== Directions ==
Every entry must be echoed exactly.

== Input material ==
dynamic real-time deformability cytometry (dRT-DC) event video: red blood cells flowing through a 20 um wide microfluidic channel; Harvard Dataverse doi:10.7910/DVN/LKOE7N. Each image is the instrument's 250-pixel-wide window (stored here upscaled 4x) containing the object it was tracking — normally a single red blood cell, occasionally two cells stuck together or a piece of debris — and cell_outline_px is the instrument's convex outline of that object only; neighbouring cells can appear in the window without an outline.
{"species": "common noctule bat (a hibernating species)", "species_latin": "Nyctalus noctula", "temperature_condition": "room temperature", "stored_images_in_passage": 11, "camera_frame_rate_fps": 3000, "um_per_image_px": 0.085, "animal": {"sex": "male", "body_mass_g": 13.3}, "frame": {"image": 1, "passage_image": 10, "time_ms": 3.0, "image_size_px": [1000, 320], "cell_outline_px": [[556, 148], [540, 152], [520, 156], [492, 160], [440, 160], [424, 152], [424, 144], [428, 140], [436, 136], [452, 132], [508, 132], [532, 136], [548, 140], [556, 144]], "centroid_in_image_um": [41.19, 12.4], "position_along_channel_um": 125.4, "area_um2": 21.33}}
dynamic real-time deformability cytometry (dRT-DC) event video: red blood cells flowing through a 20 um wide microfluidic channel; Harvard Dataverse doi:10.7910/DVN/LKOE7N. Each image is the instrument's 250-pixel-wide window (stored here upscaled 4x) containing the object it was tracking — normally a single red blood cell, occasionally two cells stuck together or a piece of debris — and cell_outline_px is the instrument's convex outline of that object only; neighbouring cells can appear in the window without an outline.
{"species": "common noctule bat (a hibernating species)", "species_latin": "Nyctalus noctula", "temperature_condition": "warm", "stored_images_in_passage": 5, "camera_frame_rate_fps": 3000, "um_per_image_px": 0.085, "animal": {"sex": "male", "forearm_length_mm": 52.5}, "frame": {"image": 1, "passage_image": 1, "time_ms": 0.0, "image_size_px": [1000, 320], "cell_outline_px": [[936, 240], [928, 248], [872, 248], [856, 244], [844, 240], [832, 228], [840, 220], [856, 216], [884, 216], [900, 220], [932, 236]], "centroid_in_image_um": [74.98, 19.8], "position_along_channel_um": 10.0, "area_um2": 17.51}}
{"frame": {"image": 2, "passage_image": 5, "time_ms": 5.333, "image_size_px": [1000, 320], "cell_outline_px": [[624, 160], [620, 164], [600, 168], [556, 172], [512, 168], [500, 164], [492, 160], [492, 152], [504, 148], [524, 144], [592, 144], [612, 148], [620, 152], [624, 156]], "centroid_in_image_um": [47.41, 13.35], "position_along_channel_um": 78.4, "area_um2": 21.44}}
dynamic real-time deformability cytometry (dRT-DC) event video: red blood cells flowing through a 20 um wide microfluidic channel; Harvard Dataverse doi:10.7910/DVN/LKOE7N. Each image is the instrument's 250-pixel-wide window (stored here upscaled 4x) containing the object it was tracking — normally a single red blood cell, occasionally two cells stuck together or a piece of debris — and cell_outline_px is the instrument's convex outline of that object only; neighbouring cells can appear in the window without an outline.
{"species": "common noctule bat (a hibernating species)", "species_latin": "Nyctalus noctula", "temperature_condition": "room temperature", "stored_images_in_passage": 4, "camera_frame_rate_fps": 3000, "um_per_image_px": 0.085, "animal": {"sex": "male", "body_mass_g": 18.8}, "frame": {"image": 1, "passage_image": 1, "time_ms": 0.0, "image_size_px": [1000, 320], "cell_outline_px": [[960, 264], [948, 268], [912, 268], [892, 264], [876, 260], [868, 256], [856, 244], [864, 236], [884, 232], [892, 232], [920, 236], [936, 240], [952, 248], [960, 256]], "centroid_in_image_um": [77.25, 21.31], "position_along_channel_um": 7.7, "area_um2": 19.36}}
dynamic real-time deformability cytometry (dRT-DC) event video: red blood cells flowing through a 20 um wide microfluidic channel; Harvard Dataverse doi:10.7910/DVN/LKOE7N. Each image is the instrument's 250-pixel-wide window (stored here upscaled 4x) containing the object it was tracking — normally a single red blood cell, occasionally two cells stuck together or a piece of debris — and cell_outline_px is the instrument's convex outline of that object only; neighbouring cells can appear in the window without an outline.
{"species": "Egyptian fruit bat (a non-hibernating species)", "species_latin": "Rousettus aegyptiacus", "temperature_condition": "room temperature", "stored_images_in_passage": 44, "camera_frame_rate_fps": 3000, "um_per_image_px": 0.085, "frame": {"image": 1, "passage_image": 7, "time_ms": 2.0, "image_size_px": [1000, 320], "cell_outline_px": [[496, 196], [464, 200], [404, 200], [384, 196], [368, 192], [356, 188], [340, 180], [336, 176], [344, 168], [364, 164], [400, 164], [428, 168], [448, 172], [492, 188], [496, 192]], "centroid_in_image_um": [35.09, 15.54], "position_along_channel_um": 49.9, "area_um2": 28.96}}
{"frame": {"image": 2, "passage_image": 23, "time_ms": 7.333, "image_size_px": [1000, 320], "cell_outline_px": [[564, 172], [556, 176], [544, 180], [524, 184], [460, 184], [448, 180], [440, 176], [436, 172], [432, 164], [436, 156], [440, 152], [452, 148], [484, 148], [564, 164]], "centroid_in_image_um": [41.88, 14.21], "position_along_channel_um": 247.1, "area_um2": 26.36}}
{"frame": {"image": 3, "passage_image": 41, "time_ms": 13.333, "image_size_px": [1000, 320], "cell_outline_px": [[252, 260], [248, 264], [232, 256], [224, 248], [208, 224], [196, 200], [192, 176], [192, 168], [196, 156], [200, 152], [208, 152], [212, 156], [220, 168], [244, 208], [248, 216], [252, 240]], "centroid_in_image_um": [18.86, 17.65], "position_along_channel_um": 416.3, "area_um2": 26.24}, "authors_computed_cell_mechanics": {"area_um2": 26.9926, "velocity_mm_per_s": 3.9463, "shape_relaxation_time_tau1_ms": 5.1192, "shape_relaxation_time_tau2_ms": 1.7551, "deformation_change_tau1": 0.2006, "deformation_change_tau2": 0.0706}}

== Exercise solution ==
dynamic real-time deformability cytometry (dRT-DC) event video: red blood cells flowing through a 20 um wide microfluidic channel; Harvard Dataverse doi:10.7910/DVN/LKOE7N. Each image is the instrument's 250-pixel-wide window (stored here upscaled 4x) containing the object it was tracking — normally a single red blood cell, occasionally two cells stuck together or a piece of debris — and cell_outline_px is the instrument's convex outline of that object only; neighbouring cells can appear in the window without an outline.
{"species": "common noctule bat (a hibernating species)", "species_latin": "Nyctalus noctula", "temperature_condition": "room temperature", "stored_images_in_passage": 11, "camera_frame_rate_fps": 3000, "um_per_image_px": 0.085, "animal": {"sex": "male", "body_mass_g": 13.3}, "frame": {"image": 1, "passage_image": 10, "time_ms": 3.0, "image_size_px": [1000, 320], "cell_outline_px": [[556, 148], [540, 152], [520, 156], [492, 160], [440, 160], [424, 152], [424, 144], [428, 140], [436, 136], [452, 132], [508, 132], [532, 136], [548, 140], [556, 144]], "centroid_in_image_um": [41.19, 12.4], "position_along_channel_um": 125.4, "area_um2": 21.33}}
dynamic real-time deformability cytometry (dRT-DC) event video: red blood cells flowing through a 20 um wide microfluidic channel; Harvard Dataverse doi:10.7910/DVN/LKOE7N. Each image is the instrument's 250-pixel-wide window (stored here upscaled 4x) containing the object it was tracking — normally a single red blood cell, occasionally two cells stuck together or a piece of debris — and cell_outline_px is the instrument's convex outline of that object only; neighbouring cells can appear in the window without an outline.
{"species": "common noctule bat (a hibernating species)", "species_latin": "Nyctalus noctula", "temperature_condition": "warm", "stored_images_in_passage": 5, "camera_frame_rate_fps": 3000, "um_per_image_px": 0.085, "animal": {"sex": "male", "forearm_length_mm": 52.5}, "frame": {"image": 1, "passage_image": 1, "time_ms": 0.0, "image_size_px": [1000, 320], "cell_outline_px": [[936, 240], [928, 248], [872, 248], [856, 244], [844, 240], [832, 228], [840, 220], [856, 216], [884, 216], [900, 220], [932, 236]], "centroid_in_image_um": [74.98, 19.8], "position_along_channel_um": 10.0, "area_um2": 17.51}}
{"frame": {"image": 2, "passage_image": 5, "time_ms": 5.333, "image_size_px": [1000, 320], "cell_outline_px": [[624, 160], [620, 164], [600, 168], [556, 172], [512, 168], [500, 164], [492, 160], [492, 152], [504, 148], [524, 144], [592, 144], [612, 148], [620, 152], [624, 156]], "centroid_in_image_um": [47.41, 13.35], "position_along_channel_um": 78.4, "area_um2": 21.44}}
dynamic real-time deformability cytometry (dRT-DC) event video: red blood cells flowing through a 20 um wide microfluidic channel; Harvard Dataverse doi:10.7910/DVN/LKOE7N. Each image is the instrument's 250-pixel-wide window (stored here upscaled 4x) containing the object it was tracking — normally a single red blood cell, occasionally two cells stuck together or a piece of debris — and cell_outline_px is the instrument's convex outline of that object only; neighbouring cells can appear in the window without an outline.
{"species": "common noctule bat (a hibernating species)", "species_latin": "Nyctalus noctula", "temperature_condition": "room temperature", "stored_images_in_passage": 4, "camera_frame_rate_fps": 3000, "um_per_image_px": 0.085, "animal": {"sex": "male", "body_mass_g": 18.8}, "frame": {"image": 1, "passage_image": 1, "time_ms": 0.0, "image_size_px": [1000, 320], "cell_outline_px": [[960, 264], [948, 268], [912, 268], [892, 264], [876, 260], [868, 256], [856, 244], [864, 236], [884, 232], [892, 232], [920, 236], [936, 240], [952, 248], [960, 256]], "centroid_in_image_um": [77.25, 21.31], "position_along_channel_um": 7.7, "area_um2": 19.36}}
dynamic real-time deformability cytometry (dRT-DC) event video: red blood cells flowing through a 20 um wide microfluidic channel; Harvard Dataverse doi:10.7910/DVN/LKOE7N. Each image is the instrument's 250-pixel-wide window (stored here upscaled 4x) containing the object it was tracking — normally a single red blood cell, occasionally two cells stuck together or a piece of debris — and cell_outline_px is the instrument's convex outline of that object only; neighbouring cells can appear in the window without an outline.
{"species": "Egyptian fruit bat (a non-hibernating species)", "species_latin": "Rousettus aegyptiacus", "temperature_condition": "room temperature", "stored_images_in_passage": 44, "camera_frame_rate_fps": 3000, "um_per_image_px": 0.085, "frame": {"image": 1, "passage_image": 7, "time_ms": 2.0, "image_size_px": [1000, 320], "cell_outline_px": [[496, 196], [464, 200], [404, 200], [384, 196], [368, 192], [356, 188], [340, 180], [336, 176], [344, 168], [364, 164], [400, 164], [428, 168], [448, 172], [492, 188], [496, 192]], "centroid_in_image_um": [35.09, 15.54], "position_along_channel_um": 49.9, "area_um2": 28.96}}
{"frame": {"image": 2, "passage_image": 23, "time_ms": 7.333, "image_size_px": [1000, 320], "cell_outline_px": [[564, 172], [556, 176], [544, 180], [524, 184], [460, 184], [448, 180], [440, 176], [436, 172], [432, 164], [436, 156], [440, 152], [452, 148], [484, 148], [564, 164]], "centroid_in_image_um": [41.88, 14.21], "position_along_channel_um": 247.1, "area_um2": 26.36}}
{"frame": {"image": 3, "passage_image": 41, "time_ms": 13.333, "image_size_px": [1000, 320], "cell_outline_px": [[252, 260], [248, 264], [232, 256], [224, 248], [208, 224], [196, 200], [192, 176], [192, 168], [196, 156], [200, 152], [208, 152], [212, 156], [220, 168], [244, 208], [248, 216], [252, 240]], "centroid_in_image_um": [18.86, 17.65], "position_along_channel_um": 416.3, "area_um2": 26.24}, "authors_computed_cell_mechanics": {"area_um2": 26.9926, "velocity_mm_per_s": 3.9463, "shape_relaxation_time_tau1_ms": 5.1192, "shape_relaxation_time_tau2_ms": 1.7551, "deformation_change_tau1": 0.2006, "deformation_change_tau2": 0.0706}}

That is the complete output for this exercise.